Introducing further physical simplifications, Sanjabi et al. [34,35] mathematically described the three-dimensional helical flow of a temperature-dependent power-law fluid in extruders. The governing flow equations, which additionally account for tapered screw sections, were first developed in cylindrical polar coordinates, and then transformed into a helical system. Solutions were computed with the aid of an iterative computational algorithm based on the shooting method. Combing helical coordinates with viscoelastic flow behavior, Vachagina et al. [36] simulated a non-isothermal flow of a Giesekus fluid flow in the melt-conveying zone of a single-screw extruder.

8. Conclusions

We have reviewed the developments in the modeling and simulation of the melt-conveying zones of single-screw extruders from a methodological perspective. The melt-conveying process is a critical processing step in a variety of extrusion operations, and has therefore received significant attention in the literature. Since the 1920s, the complexity and accuracy of melt-conveying models has increased significantly, as the constraints of traditional modeling assumptions and simplifications have been increasingly relaxed. This progress has come in tandem with developments in computer power and more sophisticated modeling techniques. Assuming a fully developed steady-state laminar flow of an incompressible fluid, the first analyses provided closed-form analytical solutions for the conveying behavior of Newtonian fluids with temperature-independent viscosity. Using numerical methods, latter step-by-step studies included the effect of the shear-thinning and non-isothermal behavior in one-, two-, and three-dimensional flows in channels of both infinite and finite widths.

Numerous flow situations based on various geometric and physical conditions have been analyzed. While the solution methods—including analytical, numerical, and approximate approaches—have changed over the years, the mathematical models are still set up using the conservation equations of mass, momentum, and energy in combination with constitutive equations and boundary conditions. Historically, most theories treated the polymer melt as a purely viscous shear-thinning fluid, and approximated the helical screw channel using the flat-plate model. While these assumptions yield reasonable results for a variety of processing conditions, they fail to deliver accurate solutions when more complex materials (e.g., filled polymers or polymer suspensions) and screw geometries (e.g., barrier or wave-dispersion screws) are considered. A thorough understanding of these flow situations would require computational analysis of helical extruder channel flows based on advanced material models that include viscoelastic flow behavior and wall-slippage effects. While some of these problems have already been discussed for selected boundary conditions in the literature [50,51,52,58,59,60,61,62,63,64,65,66], their analysis often remains restricted by the computational power available.

From a methodological viewpoint, the existing melt-conveying models can be classified into exact analytical, numerical, and approximate approaches. Depending on the problem at hand, all of these provide specific advantages and disadvantages. Analytical solutions are usually stable and fast to compute. Since parameter dependencies are often expressed explicitly, they provide a clear view of how input parameters affect target variables; as a result, they are particularly useful in design and optimization studies. While exact analytical solutions were only obtained for Newtonian fluids, approximate solutions were constructed for all types of temperature-independent shear-thinning flows. The latter were often presented in the form of correction factors or regression models, which can also be combined to simultaneously consider various effects within one approach (e.g., the influence of flight flanks and leakage flow). Numerical results, in contrast, are given by discrete values rather than complete mathematical expressions. A major advantage of numerical methods is their capability of handling large equation systems with different degrees of nonlinearity; in contrast to their counterparts, they allow a more accurate assessment of the flow phenomena in the screw channel.

PROBLEM REQUIREMENTS:
For each statement below, say yes or no according to the melt-conveying text, and quote the words that decide it. 1. Exact analytical solutions were obtained only for Newtonian fluids. 2. Sanjabi et al. computed their solutions with a finite element method. 3. Most earlier theories approximated the helical screw channel with the flat-plate model.

LISTED ENTRIES:
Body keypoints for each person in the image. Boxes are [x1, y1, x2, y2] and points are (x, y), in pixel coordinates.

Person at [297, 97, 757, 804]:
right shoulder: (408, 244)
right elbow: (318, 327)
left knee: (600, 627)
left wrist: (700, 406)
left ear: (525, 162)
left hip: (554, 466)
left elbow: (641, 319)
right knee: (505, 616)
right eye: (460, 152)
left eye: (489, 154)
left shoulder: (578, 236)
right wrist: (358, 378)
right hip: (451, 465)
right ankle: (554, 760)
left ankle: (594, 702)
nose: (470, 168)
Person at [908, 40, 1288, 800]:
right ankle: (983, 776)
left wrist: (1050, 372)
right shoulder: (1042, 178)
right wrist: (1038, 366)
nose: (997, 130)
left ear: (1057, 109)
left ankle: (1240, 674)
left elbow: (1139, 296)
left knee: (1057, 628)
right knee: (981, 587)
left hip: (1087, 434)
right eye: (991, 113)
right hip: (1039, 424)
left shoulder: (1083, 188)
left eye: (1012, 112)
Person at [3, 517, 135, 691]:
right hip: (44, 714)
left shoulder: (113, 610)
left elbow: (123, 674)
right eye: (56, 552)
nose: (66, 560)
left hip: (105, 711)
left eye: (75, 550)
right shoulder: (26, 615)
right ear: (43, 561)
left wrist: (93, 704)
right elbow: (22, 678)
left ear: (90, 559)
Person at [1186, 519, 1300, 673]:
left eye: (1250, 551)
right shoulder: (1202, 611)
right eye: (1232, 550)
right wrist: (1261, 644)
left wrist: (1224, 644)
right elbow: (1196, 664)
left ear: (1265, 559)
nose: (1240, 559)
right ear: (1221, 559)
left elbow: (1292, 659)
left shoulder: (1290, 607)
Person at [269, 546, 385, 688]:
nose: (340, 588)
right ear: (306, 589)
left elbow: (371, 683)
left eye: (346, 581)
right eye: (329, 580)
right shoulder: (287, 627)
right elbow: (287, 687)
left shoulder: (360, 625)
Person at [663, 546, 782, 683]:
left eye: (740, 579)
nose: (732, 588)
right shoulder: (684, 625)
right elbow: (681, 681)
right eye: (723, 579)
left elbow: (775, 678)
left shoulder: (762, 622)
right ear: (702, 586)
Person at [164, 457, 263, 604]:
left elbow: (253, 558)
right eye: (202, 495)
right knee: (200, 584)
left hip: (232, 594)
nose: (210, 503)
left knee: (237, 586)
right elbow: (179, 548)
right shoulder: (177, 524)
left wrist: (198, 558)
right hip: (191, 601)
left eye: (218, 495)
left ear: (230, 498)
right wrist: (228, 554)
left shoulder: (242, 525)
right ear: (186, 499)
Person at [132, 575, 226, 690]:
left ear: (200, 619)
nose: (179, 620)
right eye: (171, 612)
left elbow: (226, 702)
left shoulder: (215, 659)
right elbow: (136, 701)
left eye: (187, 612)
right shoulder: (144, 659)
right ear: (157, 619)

==

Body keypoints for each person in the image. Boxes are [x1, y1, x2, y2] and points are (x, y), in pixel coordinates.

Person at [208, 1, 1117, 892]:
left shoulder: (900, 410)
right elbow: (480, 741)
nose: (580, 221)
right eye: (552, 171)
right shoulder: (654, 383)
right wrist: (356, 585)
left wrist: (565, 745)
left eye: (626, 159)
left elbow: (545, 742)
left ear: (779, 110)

--

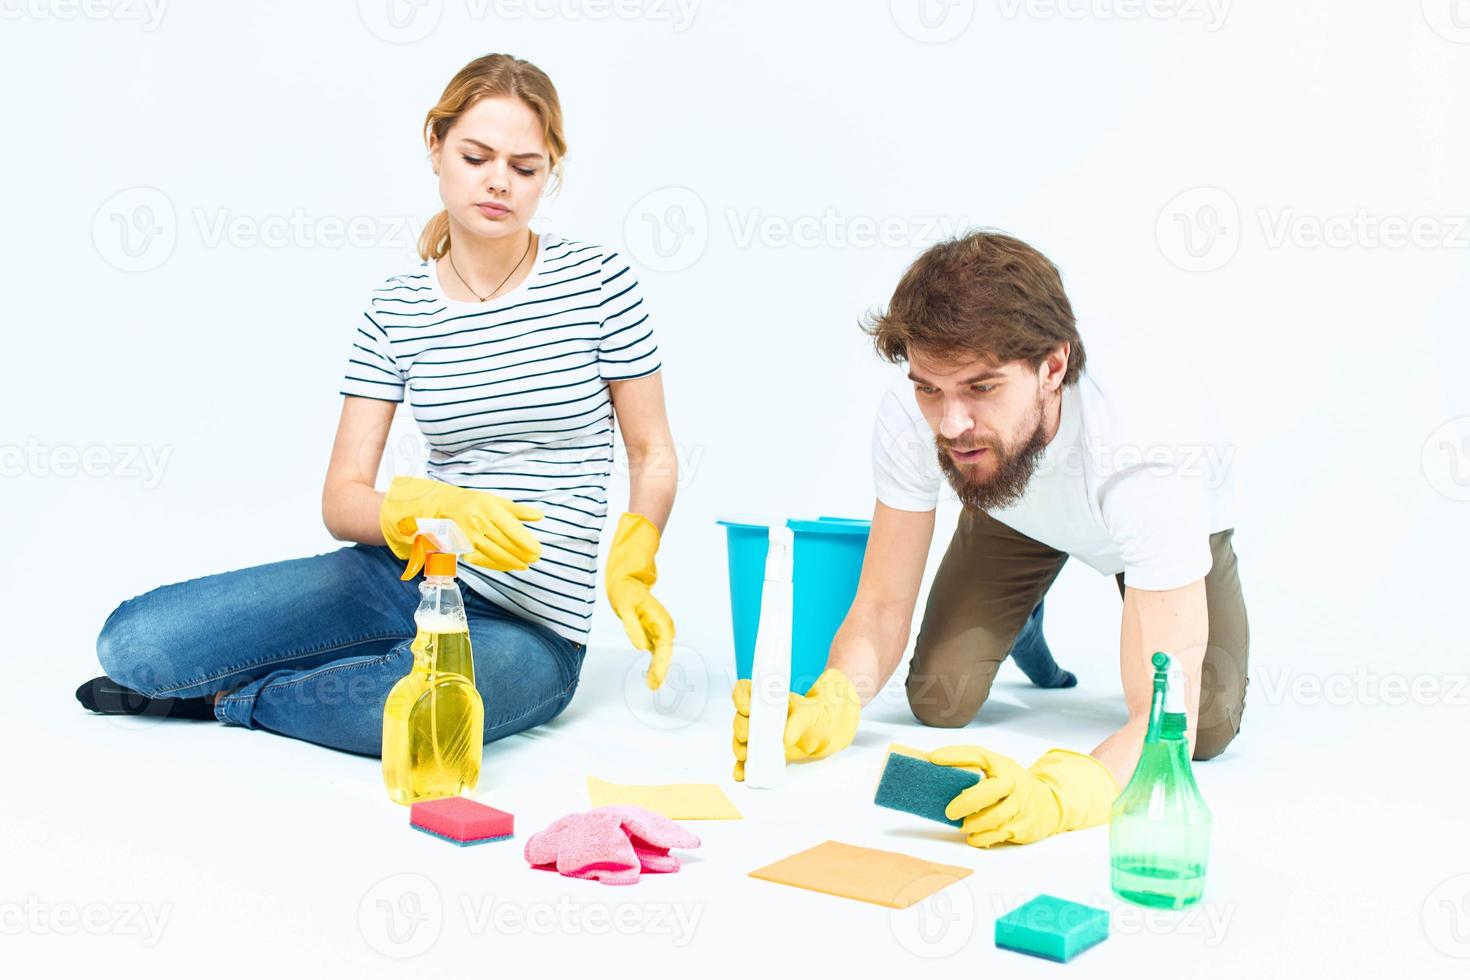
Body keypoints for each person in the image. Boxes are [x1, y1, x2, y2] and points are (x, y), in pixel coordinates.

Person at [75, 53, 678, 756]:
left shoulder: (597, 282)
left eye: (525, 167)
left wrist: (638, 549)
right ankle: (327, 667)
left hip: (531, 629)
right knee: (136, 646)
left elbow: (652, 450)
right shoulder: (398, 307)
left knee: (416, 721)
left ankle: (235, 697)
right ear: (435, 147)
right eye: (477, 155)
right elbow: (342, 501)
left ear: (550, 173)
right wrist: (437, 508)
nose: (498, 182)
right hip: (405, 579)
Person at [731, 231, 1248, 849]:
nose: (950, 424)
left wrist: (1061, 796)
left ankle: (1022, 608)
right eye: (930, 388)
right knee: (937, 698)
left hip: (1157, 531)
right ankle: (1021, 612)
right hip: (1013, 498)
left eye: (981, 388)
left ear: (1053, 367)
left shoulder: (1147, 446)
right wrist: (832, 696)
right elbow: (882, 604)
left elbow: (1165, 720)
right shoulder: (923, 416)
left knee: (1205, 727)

ANSWER TO THE PROBLEM:
1. Yes: "While exact analytical solutions were only obtained for Newtonian fluids"
2. No: "Solutions were computed with the aid of an iterative computational algorithm based on the shooting method."
3. Yes: "Historically, most theories treated the polymer melt as a purely viscous shear-thinning fluid, and approximated the helical screw channel using the flat-plate model."